When I get to the front of the queue at the bank, I am most likely going to be presented with some forms to fill in. Those legal documents that lets me get the money to buy a car or get a new credit card. How long it takes me to fill out those forms will determine how long it will be before I am finished. The smaller and simpler the form, the better! My publishing job will execute templates to create some sort of output (e.g. HTML, XML, Java or ASP.NET code). The templates take time to execute and many templates may have to be executed for one job. The larger and more complex these templates, the longer it will be before I see my publish job completed.
The speed the servers work at and the amount of simultaneous activities they can complete affects the overall speed of publishing a job. The servers must therefore be scaled to meet the load requirements of the environment. Much like the bank, the overall throughput effects the waiting time of any job, with a single server I will wait the longest, with multiple parallel servers the waiting time will be reduced. In most scaled environments the tendency will be to separate out publishing from other server functions (database, management interface), this dedication of a task means that the server can concentrate on the same repetitive task without being interrupted with other business and therefore improve the overall publishing throughput of this server.
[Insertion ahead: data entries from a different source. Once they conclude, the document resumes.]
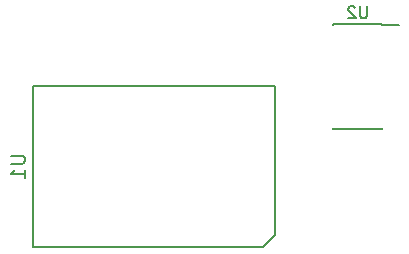
<source format=gbo>
%FSLAX46Y46*%
G04 Gerber Fmt 4.6, Leading zero omitted, Abs format (unit mm)*
G04 Created by KiCad (PCBNEW (2014-10-27 BZR 5228)-product) date 5/1/2015 7:00:26 PM*
%MOMM*%
G01*
G04 APERTURE LIST*
%ADD10C,0.100000*%
%ADD11C,0.200000*%
%ADD12C,0.150000*%
%ADD13R,6.350000X1.016000*%
%ADD14R,7.366000X1.016000*%
%ADD15R,0.406400X1.651000*%
%ADD16R,1.500000X0.600000*%
G04 APERTURE END LIST*
D10*
D11*
X34112200Y-20412200D02*
X33112200Y-21412200D01*
X33112200Y-21412200D02*
X13639800Y-21412200D01*
X13639800Y-21412200D02*
X13639800Y-7797800D01*
X13639800Y-7797800D02*
X34112200Y-7797800D01*
X34112200Y-7797800D02*
X34112200Y-20412200D01*
D12*
X43223000Y-2535000D02*
X43223000Y-2650000D01*
X39073000Y-2535000D02*
X39073000Y-2650000D01*
X39073000Y-11435000D02*
X39073000Y-11320000D01*
X43223000Y-11435000D02*
X43223000Y-11320000D01*
X43223000Y-2535000D02*
X39073000Y-2535000D01*
X43223000Y-11435000D02*
X39073000Y-11435000D01*
X43223000Y-2650000D02*
X44598000Y-2650000D01*
D11*
X11782657Y-13690714D02*
X12754086Y-13690714D01*
X12868371Y-13747857D01*
X12925514Y-13805000D01*
X12982657Y-13919286D01*
X12982657Y-14147857D01*
X12925514Y-14262143D01*
X12868371Y-14319286D01*
X12754086Y-14376429D01*
X11782657Y-14376429D01*
X12982657Y-15576429D02*
X12982657Y-14890714D01*
X12982657Y-15233572D02*
X11782657Y-15233572D01*
X11954086Y-15119286D01*
X12068371Y-15005000D01*
X12125514Y-14890714D01*
D12*
X41909905Y-1062381D02*
X41909905Y-1871905D01*
X41862286Y-1967143D01*
X41814667Y-2014762D01*
X41719429Y-2062381D01*
X41528952Y-2062381D01*
X41433714Y-2014762D01*
X41386095Y-1967143D01*
X41338476Y-1871905D01*
X41338476Y-1062381D01*
X40909905Y-1157619D02*
X40862286Y-1110000D01*
X40767048Y-1062381D01*
X40528952Y-1062381D01*
X40433714Y-1110000D01*
X40386095Y-1157619D01*
X40338476Y-1252857D01*
X40338476Y-1348095D01*
X40386095Y-1490952D01*
X40957524Y-2062381D01*
X40338476Y-2062381D01*
%LPC*%
D13*
X4191000Y-20320000D03*
D14*
X3683000Y-2540000D03*
D13*
X4191000Y-3810000D03*
X4191000Y-5080000D03*
X4191000Y-6350000D03*
X4191000Y-7620000D03*
X4191000Y-8890000D03*
X4191000Y-10160000D03*
X4191000Y-11430000D03*
X4191000Y-12700000D03*
X4191000Y-13970000D03*
X4191000Y-15240000D03*
X4191000Y-16510000D03*
X4191000Y-17780000D03*
X4191000Y-19050000D03*
X4191000Y-21590000D03*
X4191000Y-22860000D03*
X4191000Y-24130000D03*
X4191000Y-25400000D03*
D14*
X3683000Y-26670000D03*
D15*
X33401000Y-20078700D03*
X32131000Y-20078700D03*
X30861000Y-20078700D03*
X29591000Y-20078700D03*
X28321000Y-20078700D03*
X27051000Y-20078700D03*
X25781000Y-20078700D03*
X24511000Y-20078700D03*
X23241000Y-20078700D03*
X21971000Y-20078700D03*
X20701000Y-20078700D03*
X19431000Y-20078700D03*
X18161000Y-20078700D03*
X16891000Y-20078700D03*
X15621000Y-20078700D03*
X14351000Y-20078700D03*
X33401000Y-9131300D03*
X32131000Y-9131300D03*
X30861000Y-9131300D03*
X29591000Y-9131300D03*
X28321000Y-9131300D03*
X27051000Y-9131300D03*
X25781000Y-9131300D03*
X24511000Y-9131300D03*
X23241000Y-9131300D03*
X21971000Y-9131300D03*
X20701000Y-9131300D03*
X19431000Y-9131300D03*
X18161000Y-9131300D03*
X16891000Y-9131300D03*
X15621000Y-9131300D03*
X14351000Y-9131300D03*
D16*
X43848000Y-3175000D03*
X43848000Y-4445000D03*
X43848000Y-5715000D03*
X43848000Y-6985000D03*
X43848000Y-8255000D03*
X43848000Y-9525000D03*
X43848000Y-10795000D03*
X38448000Y-10795000D03*
X38448000Y-9525000D03*
X38448000Y-8255000D03*
X38448000Y-6985000D03*
X38448000Y-5715000D03*
X38448000Y-4445000D03*
X38448000Y-3175000D03*
M02*

</source>
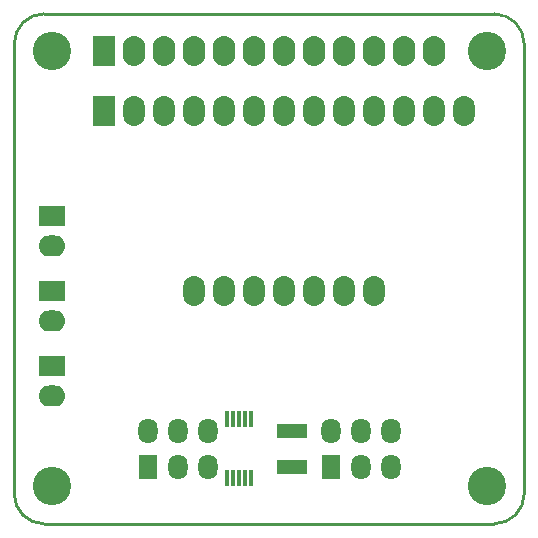
<source format=gbs>
%TF.GenerationSoftware,KiCad,Pcbnew,no-vcs-found-427e5ec~60~ubuntu16.04.1*%
%TF.CreationDate,2017-09-22T14:20:22-04:00*%
%TF.ProjectId,i2c_interface_mpr121,6932635F696E746572666163655F6D70,1.0*%
%TF.SameCoordinates,Original*%
%TF.FileFunction,Soldermask,Bot*%
%TF.FilePolarity,Negative*%
%FSLAX46Y46*%
G04 Gerber Fmt 4.6, Leading zero omitted, Abs format (unit mm)*
G04 Created by KiCad (PCBNEW no-vcs-found-427e5ec~60~ubuntu16.04.1) date Fri Sep 22 14:20:22 2017*
%MOMM*%
%LPD*%
G01*
G04 APERTURE LIST*
%ADD10C,0.228600*%
%ADD11R,1.625600X2.133600*%
%ADD12O,1.625600X2.133600*%
%ADD13C,3.250000*%
%ADD14O,1.854200X2.540000*%
%ADD15R,1.854200X2.540000*%
%ADD16R,2.540000X1.270000*%
%ADD17O,1.905000X2.540000*%
%ADD18R,1.905000X2.540000*%
%ADD19R,0.400000X1.330000*%
%ADD20O,2.286000X1.778000*%
%ADD21R,2.286000X1.778000*%
G04 APERTURE END LIST*
D10*
X142240000Y-101600000D02*
X104140000Y-101600000D01*
X144780000Y-142240000D02*
X144780000Y-104140000D01*
X104140000Y-144780000D02*
X142240000Y-144780000D01*
X101600000Y-104140000D02*
X101600000Y-142240000D01*
X144780000Y-104140000D02*
G75*
G03X142240000Y-101600000I-2540000J0D01*
G01*
X142240000Y-144780000D02*
G75*
G03X144780000Y-142240000I0J2540000D01*
G01*
X101600000Y-142240000D02*
G75*
G03X104140000Y-144780000I2540000J0D01*
G01*
X104140000Y-101600000D02*
G75*
G03X101600000Y-104140000I0J-2540000D01*
G01*
D11*
%TO.C,P1*%
X112903000Y-139954000D03*
D12*
X112903000Y-136906000D03*
X115443000Y-139954000D03*
X115443000Y-136906000D03*
X117983000Y-139954000D03*
X117983000Y-136906000D03*
%TD*%
%TO.C,P2*%
X133477000Y-136906000D03*
X133477000Y-139954000D03*
X130937000Y-136906000D03*
X130937000Y-139954000D03*
X128397000Y-136906000D03*
D11*
X128397000Y-139954000D03*
%TD*%
D13*
%TO.C,SO1*%
X104775000Y-104775000D03*
%TD*%
%TO.C,SO2*%
X104775000Y-141605000D03*
%TD*%
%TO.C,SO3*%
X141605000Y-141605000D03*
%TD*%
%TO.C,SO4*%
X141605000Y-104775000D03*
%TD*%
D14*
%TO.C,AF1*%
X139700000Y-109855000D03*
X137160000Y-109855000D03*
X134620000Y-109855000D03*
X132080000Y-109855000D03*
X129540000Y-109855000D03*
X127000000Y-109855000D03*
X124460000Y-109855000D03*
X121920000Y-109855000D03*
X119380000Y-109855000D03*
X116840000Y-109855000D03*
X114300000Y-109855000D03*
X111760000Y-109855000D03*
D15*
X109220000Y-109855000D03*
D14*
X132080000Y-125095000D03*
X129540000Y-125095000D03*
X127000000Y-125095000D03*
X124460000Y-125095000D03*
X121920000Y-125095000D03*
X119380000Y-125095000D03*
X116840000Y-125095000D03*
%TD*%
D16*
%TO.C,C1*%
X125095000Y-139954000D03*
X125095000Y-136906000D03*
%TD*%
D17*
%TO.C,T1*%
X137160000Y-104775000D03*
X134620000Y-104775000D03*
X132080000Y-104775000D03*
X129540000Y-104775000D03*
X127000000Y-104775000D03*
X124460000Y-104775000D03*
X121920000Y-104775000D03*
X119380000Y-104775000D03*
D18*
X109220000Y-104775000D03*
D17*
X111760000Y-104775000D03*
X114300000Y-104775000D03*
X116840000Y-104775000D03*
%TD*%
D19*
%TO.C,U1*%
X119650000Y-135930000D03*
X120150000Y-135930000D03*
X120650000Y-135930000D03*
X121150000Y-135930000D03*
X121650000Y-135930000D03*
X121650000Y-140930000D03*
X121150000Y-140930000D03*
X120650000Y-140930000D03*
X120150000Y-140930000D03*
X119650000Y-140930000D03*
%TD*%
D20*
%TO.C,S1*%
X104775000Y-121285000D03*
D21*
X104775000Y-118745000D03*
%TD*%
%TO.C,S2*%
X104775000Y-125095000D03*
D20*
X104775000Y-127635000D03*
%TD*%
%TO.C,S3*%
X104775000Y-133985000D03*
D21*
X104775000Y-131445000D03*
%TD*%
M02*

</source>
The configuration options with SDL Tridion, allow you to manipulate how the queue is managed; it in essence all publishing jobs are equal but with Publishing Priorities and Filters some jobs are more equal than others. Priorities can be set by the end user at the time of publish or as a rule on a given Publishing Target. The priority (high, normal or low) allows the most important tasks to go first (or the least important tasks last) and works like any priority system would do.
Filtering adds an extra dimension to this and the overall way items are removed from the queue for publishing. Many banks have separate desks for different tasks. If you go to deposit some money you use a different desk to the desk where you get a loan. Filtering does the same thing, in that it allows us to specify certain servers to complete certain jobs depend upon its configuration. Filtering is possible by Publication (e.g. German Website), Publication Target (e.g. Live) or Priority (e.g. High) – or a combination of multiple filters with multiple values. So for certain areas of your business you could, for example, dedicate servers to complete just those tasks; so in times of lots of house buying, we have more servers on the loans desk and we divide our throughput unevenly across our customers.
4 actions to improve to improve publishing
I have not encountered a single organization yet who could not do with faster publishing. Even when you think it is as fast as it can be, there will still be room for improvement somewhere. In summary, I have four points you can act upon that can help you love publishing that little bit more…
- Understand what you publish! You can’t manage what you can’t measure, so start measuring! The information you need in available in the API, so a simple report will be enough to help you collect the data needed:
- What is your total job load per day?
- How many items do these jobs consist of?
- How long does it take to render the items in the job?
- Investigate to see if adjusting the configuration can ensure that important publications get the time they deserve and those publications lower down the content management food chain get less time.
- Have IT analyze the performance of your servers under stress, can the performance be improved? If so, then you will gain in throughput.
- Undertake and analysis of the templates and the data model to see where performance can be improved. Having the data from the measurements can really help zoom into what is performing badly.